Quantificação Digital da Fibrose Hepática: Comparação Entre Modelos de Machine Learning e Avaliação Patológica Tradicional
Docente Universitário, Doutorado em Bioengenharia e Estudante de Medicina

Quantificação Digital da Fibrose Hepática: Comparação Entre Modelos de Machine Learning e Avaliação Patológica Tradicional

A inteligência artificial está a remodelar a avaliação histopatológica das doenças hepáticas, trazendo uma nova dimensão à interpretação das biópsias no contexto da esteato-hepatite não alcoólica (NASH). A análise quantitativa e contínua proporcionada por modelos de machine learning (ML) pode ultrapassar as limitações das avaliações convencionais feitas por patologistas, reduzindo a variabilidade interobservador e ampliando a capacidade de deteção de mudanças subtis induzidas por tratamentos farmacológicos. A presente análise pós-hoc de um ensaio clínico de fase II sobre o uso de semaglutide na NASH ilustra o potencial transformador da IA na quantificação dos achados histológicos e na identificação de respostas terapêuticas que escapam à avaliação tradicional.1

O ensaio analisou biópsias hepáticas de 251 pacientes com NASH e fibrose F1–F3 submetidos a um regime diário de semaglutide em diferentes doses ou placebo, com avaliações realizadas tanto por patologistas como por modelos de ML desenvolvidos pela PathAI. Ambas as abordagens demonstraram que a semaglutide 0.4 mg induziu uma resolução significativa da NASH sem agravamento da fibrose, com 58.5% dos pacientes a responderem ao tratamento segundo a avaliação dos patologistas (vs. 22.0% no placebo, p<0.0001) e 36.9% segundo a análise ML (vs. 11.9%, p=0.0015). A análise ML detetou ainda uma redução quantitativa significativa da fibrose na dose mais alta de semaglutide (p=0.0099), um efeito não identificado pela avaliação convencional.

O impacto destes resultados é duplo. Por um lado, a elevada concordância entre as avaliações ML e dos patologistas reforça a credibilidade da IA como uma ferramenta complementar na quantificação histológica da NASH. Por outro, a capacidade dos modelos ML para medir mudanças contínuas sugere que a tecnologia pode capturar alterações subtis no tecido hepático antes que estas se manifestem em mudanças categóricas identificáveis por patologistas. Isto pode ser particularmente relevante para a identificação precoce de melhorias em resposta a terapias emergentes.

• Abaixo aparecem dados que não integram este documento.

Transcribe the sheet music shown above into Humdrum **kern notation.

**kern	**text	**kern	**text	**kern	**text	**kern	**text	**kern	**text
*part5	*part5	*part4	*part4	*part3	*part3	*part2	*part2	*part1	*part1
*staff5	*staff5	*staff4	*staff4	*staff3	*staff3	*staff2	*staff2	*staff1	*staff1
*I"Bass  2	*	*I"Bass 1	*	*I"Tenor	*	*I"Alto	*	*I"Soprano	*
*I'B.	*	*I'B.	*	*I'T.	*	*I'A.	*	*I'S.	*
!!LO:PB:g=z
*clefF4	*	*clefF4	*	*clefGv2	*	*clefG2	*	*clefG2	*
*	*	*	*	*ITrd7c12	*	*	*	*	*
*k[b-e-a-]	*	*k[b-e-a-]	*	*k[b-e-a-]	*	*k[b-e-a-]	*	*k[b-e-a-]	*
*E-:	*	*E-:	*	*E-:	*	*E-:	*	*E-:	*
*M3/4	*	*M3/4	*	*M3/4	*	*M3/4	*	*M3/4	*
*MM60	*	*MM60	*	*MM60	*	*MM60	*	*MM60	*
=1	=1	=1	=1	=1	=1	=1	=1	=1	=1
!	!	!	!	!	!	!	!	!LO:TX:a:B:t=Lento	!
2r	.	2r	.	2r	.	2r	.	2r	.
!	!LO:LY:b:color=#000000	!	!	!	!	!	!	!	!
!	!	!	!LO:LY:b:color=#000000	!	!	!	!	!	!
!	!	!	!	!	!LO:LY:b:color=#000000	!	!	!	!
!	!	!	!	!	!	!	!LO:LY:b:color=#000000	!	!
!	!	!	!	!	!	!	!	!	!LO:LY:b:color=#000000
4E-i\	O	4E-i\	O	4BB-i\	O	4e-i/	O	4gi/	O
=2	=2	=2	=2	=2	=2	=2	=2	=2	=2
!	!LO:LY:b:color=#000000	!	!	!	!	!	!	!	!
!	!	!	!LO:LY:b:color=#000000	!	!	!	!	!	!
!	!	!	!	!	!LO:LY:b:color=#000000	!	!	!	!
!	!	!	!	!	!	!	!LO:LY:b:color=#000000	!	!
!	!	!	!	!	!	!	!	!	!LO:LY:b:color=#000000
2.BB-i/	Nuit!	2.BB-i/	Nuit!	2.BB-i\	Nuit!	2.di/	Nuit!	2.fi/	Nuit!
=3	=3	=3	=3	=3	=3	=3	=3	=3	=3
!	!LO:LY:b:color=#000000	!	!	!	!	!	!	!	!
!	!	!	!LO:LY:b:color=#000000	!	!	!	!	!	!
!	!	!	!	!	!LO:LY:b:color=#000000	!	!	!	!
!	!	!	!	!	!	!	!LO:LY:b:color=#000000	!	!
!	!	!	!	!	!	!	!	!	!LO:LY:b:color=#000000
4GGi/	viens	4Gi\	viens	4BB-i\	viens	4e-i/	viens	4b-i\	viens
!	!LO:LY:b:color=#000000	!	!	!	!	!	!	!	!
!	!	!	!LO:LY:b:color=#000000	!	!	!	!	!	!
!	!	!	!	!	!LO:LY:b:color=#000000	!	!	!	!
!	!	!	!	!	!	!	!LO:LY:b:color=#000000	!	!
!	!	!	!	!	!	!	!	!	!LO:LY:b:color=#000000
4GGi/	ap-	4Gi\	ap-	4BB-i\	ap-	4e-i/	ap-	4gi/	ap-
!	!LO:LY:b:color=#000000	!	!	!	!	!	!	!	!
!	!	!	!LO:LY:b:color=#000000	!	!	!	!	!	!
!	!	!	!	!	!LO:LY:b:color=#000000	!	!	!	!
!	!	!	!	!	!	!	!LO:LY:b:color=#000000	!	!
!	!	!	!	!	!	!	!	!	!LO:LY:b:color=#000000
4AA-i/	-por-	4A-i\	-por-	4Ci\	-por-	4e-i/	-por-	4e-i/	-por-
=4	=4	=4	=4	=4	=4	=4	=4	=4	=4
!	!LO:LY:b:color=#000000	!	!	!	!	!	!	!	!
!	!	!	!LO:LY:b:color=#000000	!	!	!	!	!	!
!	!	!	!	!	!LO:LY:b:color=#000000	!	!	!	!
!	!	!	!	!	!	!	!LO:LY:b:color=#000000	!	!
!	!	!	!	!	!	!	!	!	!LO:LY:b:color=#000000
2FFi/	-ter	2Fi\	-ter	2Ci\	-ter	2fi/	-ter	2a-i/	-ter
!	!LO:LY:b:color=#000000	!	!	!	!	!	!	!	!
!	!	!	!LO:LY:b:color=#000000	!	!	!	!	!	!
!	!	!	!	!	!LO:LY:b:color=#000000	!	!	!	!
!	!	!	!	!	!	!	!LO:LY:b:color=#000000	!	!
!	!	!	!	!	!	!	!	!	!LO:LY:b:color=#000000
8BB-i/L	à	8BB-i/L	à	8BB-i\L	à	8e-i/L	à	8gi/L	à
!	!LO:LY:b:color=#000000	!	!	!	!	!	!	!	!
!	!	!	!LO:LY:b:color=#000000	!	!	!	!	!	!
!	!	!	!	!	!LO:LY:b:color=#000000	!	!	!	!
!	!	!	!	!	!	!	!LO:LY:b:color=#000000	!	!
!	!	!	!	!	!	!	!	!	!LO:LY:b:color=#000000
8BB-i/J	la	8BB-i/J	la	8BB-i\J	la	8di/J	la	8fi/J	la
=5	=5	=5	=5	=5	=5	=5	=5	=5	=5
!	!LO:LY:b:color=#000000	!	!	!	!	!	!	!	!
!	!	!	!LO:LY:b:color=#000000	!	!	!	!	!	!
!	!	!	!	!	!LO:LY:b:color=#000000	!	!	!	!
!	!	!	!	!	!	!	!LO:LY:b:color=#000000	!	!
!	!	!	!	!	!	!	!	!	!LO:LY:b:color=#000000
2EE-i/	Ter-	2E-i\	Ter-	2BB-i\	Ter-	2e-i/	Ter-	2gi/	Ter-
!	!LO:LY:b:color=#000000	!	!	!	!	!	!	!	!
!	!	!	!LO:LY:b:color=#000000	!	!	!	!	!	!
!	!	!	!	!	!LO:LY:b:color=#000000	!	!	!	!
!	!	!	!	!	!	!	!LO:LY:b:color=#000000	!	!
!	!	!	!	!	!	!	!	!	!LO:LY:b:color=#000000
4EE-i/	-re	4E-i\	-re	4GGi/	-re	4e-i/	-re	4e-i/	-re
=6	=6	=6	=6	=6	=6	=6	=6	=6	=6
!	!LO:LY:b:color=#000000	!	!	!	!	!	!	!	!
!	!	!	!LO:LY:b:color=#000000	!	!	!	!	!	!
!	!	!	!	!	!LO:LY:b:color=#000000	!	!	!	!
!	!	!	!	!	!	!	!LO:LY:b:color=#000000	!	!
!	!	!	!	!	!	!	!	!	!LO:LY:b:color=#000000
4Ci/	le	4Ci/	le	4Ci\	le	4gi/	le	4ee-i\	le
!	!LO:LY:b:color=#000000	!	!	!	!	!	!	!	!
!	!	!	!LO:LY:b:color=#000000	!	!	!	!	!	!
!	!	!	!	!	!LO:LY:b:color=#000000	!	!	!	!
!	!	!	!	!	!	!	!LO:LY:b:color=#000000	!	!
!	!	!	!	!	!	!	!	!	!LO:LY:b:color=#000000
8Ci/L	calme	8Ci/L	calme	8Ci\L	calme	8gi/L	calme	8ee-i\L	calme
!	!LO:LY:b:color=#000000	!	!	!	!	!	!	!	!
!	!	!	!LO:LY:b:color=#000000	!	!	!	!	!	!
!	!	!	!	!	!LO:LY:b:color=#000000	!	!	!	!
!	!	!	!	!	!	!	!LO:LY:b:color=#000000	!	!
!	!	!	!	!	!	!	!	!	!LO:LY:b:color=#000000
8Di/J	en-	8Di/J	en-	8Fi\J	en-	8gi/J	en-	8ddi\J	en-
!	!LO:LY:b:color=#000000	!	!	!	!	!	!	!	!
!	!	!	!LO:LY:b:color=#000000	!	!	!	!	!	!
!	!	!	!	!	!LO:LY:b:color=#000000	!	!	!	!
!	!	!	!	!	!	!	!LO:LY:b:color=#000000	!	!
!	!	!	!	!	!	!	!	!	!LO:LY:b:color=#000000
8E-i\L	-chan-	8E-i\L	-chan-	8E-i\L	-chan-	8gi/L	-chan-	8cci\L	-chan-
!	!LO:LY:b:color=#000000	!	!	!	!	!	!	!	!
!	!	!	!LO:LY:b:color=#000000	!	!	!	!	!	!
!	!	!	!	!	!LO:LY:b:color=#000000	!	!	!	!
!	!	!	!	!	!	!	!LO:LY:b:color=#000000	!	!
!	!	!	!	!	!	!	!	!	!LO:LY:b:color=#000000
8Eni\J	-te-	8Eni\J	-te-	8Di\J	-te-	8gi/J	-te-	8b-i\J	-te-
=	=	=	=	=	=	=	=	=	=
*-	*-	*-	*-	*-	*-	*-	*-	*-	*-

No entanto, a introdução da IA na patologia digital levanta questões fundamentais sobre a sua integração nos fluxos clínicos e regulatórios. A concordância entre ML e patologistas variou consoante os parâmetros histológicos avaliados, sendo mais elevada para a esteatose (kappa=0.62) e mais baixa para a fibrose e inflamação lobular (kappa=0.28–0.36). Isto sugere que, embora a ML seja altamente precisa na quantificação de certas características, a sua aplicabilidade a componentes mais subjetivos, como a inflamação e balonização hepatocelular, ainda requer otimização. Em acréscimo, a tendência da ML para atribuir valores superiores em comparação com os patologistas sugere que os critérios de classificação precisam de ser calibrados para garantir uma melhor correspondência com a prática clínica.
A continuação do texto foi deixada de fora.